Le pourquoi de cette constitution est clair. Dans le cadre du partage du gâteau de la mondialisation libérale, les bourgeoisies européennes ont besoin d’un outil légal pour rentabiliser au maximum leur course au profit, détruire en partie les acquis sociaux et démocratiques, et enfin criminaliser toute velléité de résistance sociale. Tout le reste n’est que poudre aux yeux habilement cachée derrière une phraséologie ronflante sur le plein emploi ou les libertés démocratiques (la fameuse charte des droits fondamentaux est en deçà du droit français et de la Déclaration universelle des droits de l’homme). Face à cette déclaration de guerre contre le monde du travail, on comprend la gêne du PS, qui, avec ses complices du PSE, a dirigé l’Europe (treize pays sur quinze) pendant des années en approuvant, de Maastricht à Barcelone, en passant par Amsterdam, toute la construction libérale de l’Europe et son cortège de privatisations. Politique qui n’a malheureusement pas empêché le PCF et les Verts de rester solidaires au gouvernement... Rappelons aussi que, le 24 septembre 2003, le Parlement européen a donné un avis favorable au projet Giscard par 335 voix contre 106 et 53 abstentions, les députés PS français votant pour à l’unanimité (un seul Vert français votant contre, avec les députés PCF, LO-LCR). Aujourd’hui, poussés par la préparation de la présidentielle et les débats internes de son parti, Fabius et une partie du PS prennent position pour le non, et cela ne peut que nous réjouir, même s’ils n’en donnent pas le même contenu que nous. En effet, l’ancien ministre des Finances ne s’est jamais opposé à la logique des traités, à l’indépendance de la Banque centrale européenne ou au pacte de stabilité. Mais sa prise de position témoigne au moins de la popularité du non. En revanche, cela ne peut que nous inciter à renforcer dans la campagne la force du camp pour un non anticapitaliste et antinationaliste qui ne soit pas un fourre-tout anesthésiant.

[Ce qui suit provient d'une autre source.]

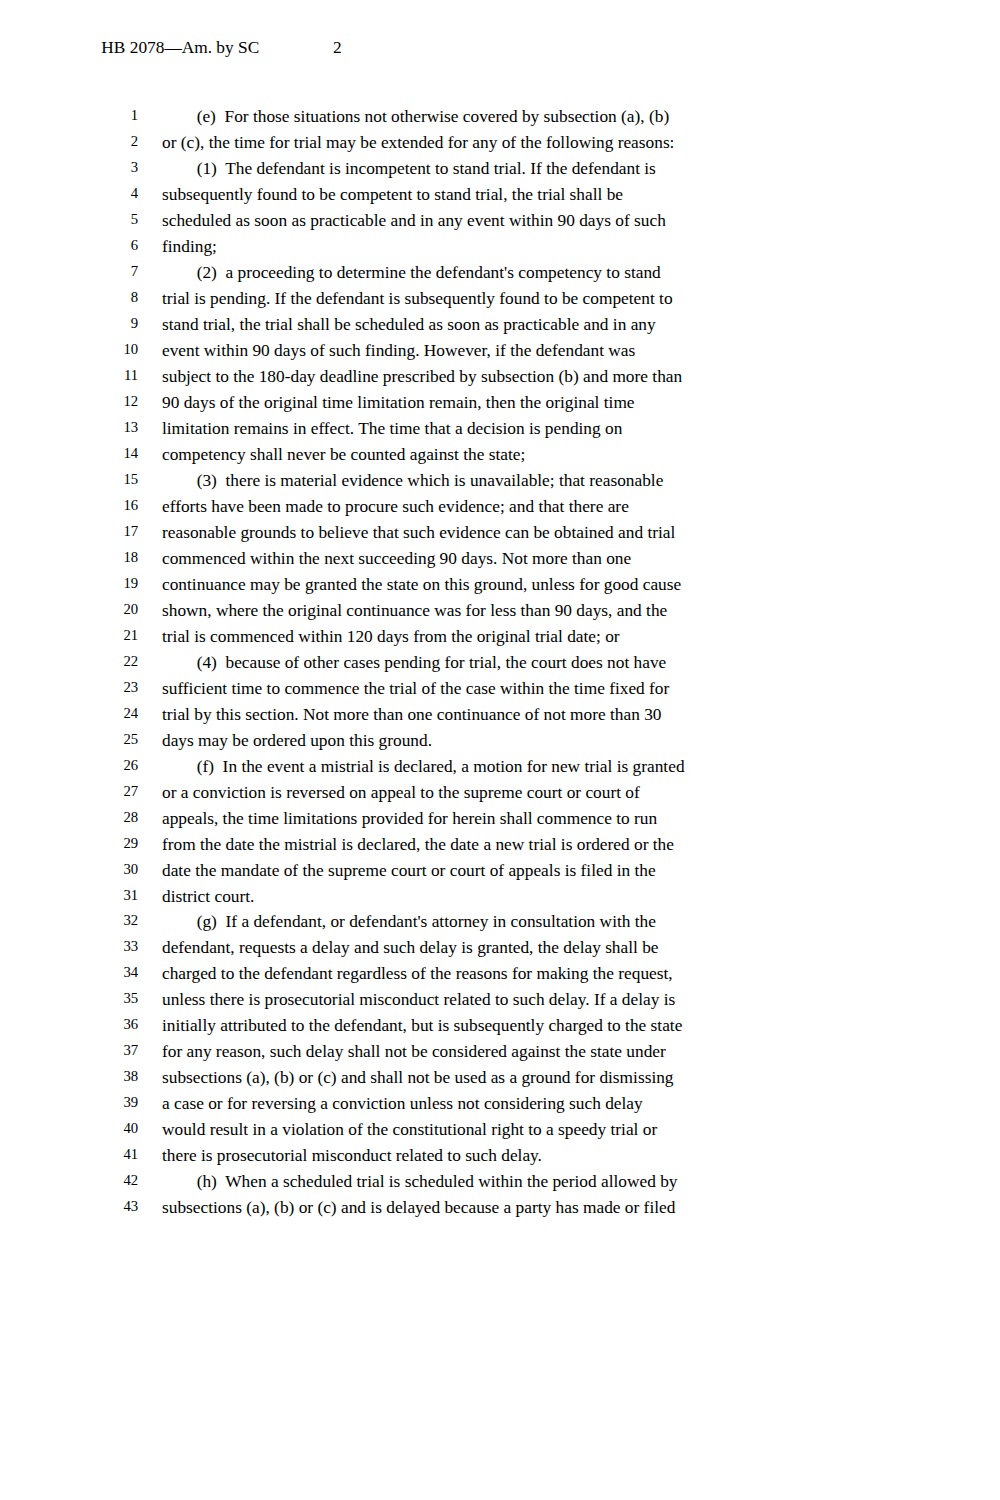HB 2078—Am. by SC 2
Statutory text, page 2
(e) For those situations not otherwise covered by subsection (a), (b)
or (c), the time for trial may be extended for any of the following reasons:
(1) The defendant is incompetent to stand trial. If the defendant is
subsequently found to be competent to stand trial, the trial shall be
scheduled as soon as practicable and in any event within 90 days of such
finding;
(2) a proceeding to determine the defendant's competency to stand
trial is pending. If the defendant is subsequently found to be competent to
stand trial, the trial shall be scheduled as soon as practicable and in any
event within 90 days of such finding. However, if the defendant was
subject to the 180-day deadline prescribed by subsection (b) and more than
90 days of the original time limitation remain, then the original time
limitation remains in effect. The time that a decision is pending on
competency shall never be counted against the state;
(3) there is material evidence which is unavailable; that reasonable
efforts have been made to procure such evidence; and that there are
reasonable grounds to believe that such evidence can be obtained and trial
commenced within the next succeeding 90 days. Not more than one
continuance may be granted the state on this ground, unless for good cause
shown, where the original continuance was for less than 90 days, and the
trial is commenced within 120 days from the original trial date; or
(4) because of other cases pending for trial, the court does not have
sufficient time to commence the trial of the case within the time fixed for
trial by this section. Not more than one continuance of not more than 30
days may be ordered upon this ground.
(f) In the event a mistrial is declared, a motion for new trial is granted
or a conviction is reversed on appeal to the supreme court or court of
appeals, the time limitations provided for herein shall commence to run
from the date the mistrial is declared, the date a new trial is ordered or the
date the mandate of the supreme court or court of appeals is filed in the
district court.
(g) If a defendant, or defendant's attorney in consultation with the
defendant, requests a delay and such delay is granted, the delay shall be
charged to the defendant regardless of the reasons for making the request,
unless there is prosecutorial misconduct related to such delay. If a delay is
initially attributed to the defendant, but is subsequently charged to the state
for any reason, such delay shall not be considered against the state under
subsections (a), (b) or (c) and shall not be used as a ground for dismissing
a case or for reversing a conviction unless not considering such delay
would result in a violation of the constitutional right to a speedy trial or
there is prosecutorial misconduct related to such delay.
(h) When a scheduled trial is scheduled within the period allowed by
subsections (a), (b) or (c) and is delayed because a party has made or filed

L’Appel des 200 lancé par la Fondation Copernic est une bonne base politique, et une bonne alliance pour créer partout des collectifs capables d’entraîner un vote majoritaire. Pour cela, il nous faudra relier la campagne internationaliste du non à la résistance contre l’offensive patronale en cours et la définition en positif d’une autre Europe. À nous de faire le lien entre la construction d’une Europe libérale et les privatisations, les délocalisations, la multiplication des fermetures d’entreprises et, surtout, aujourd’hui, la destruction de tous les acquis sociaux.
En refusant l’Europe de Chirac, Blair ou Schröder, nous infligerons une nouvelle défaite à la droite française et ouvrirons sans doute une véritable crise en Europe. Certains la redoutent. Pas nous. Mieux vaut une crise provoquée par la volonté des peuples que par les contradictions entre gouvernants. La construction d’une Europe au service des travailleurs et des peuples telle qu’elle se dessine en pointillé à travers les mobilisations en cours et les forums sociaux, comme ceux de Saint-Denis ou de Londres, passe par ces épreuves. Mais elle réclame aussi plus que jamais la construction d’un débouché politique anticapitaliste autre que celui du PS et de la gauche plurielle.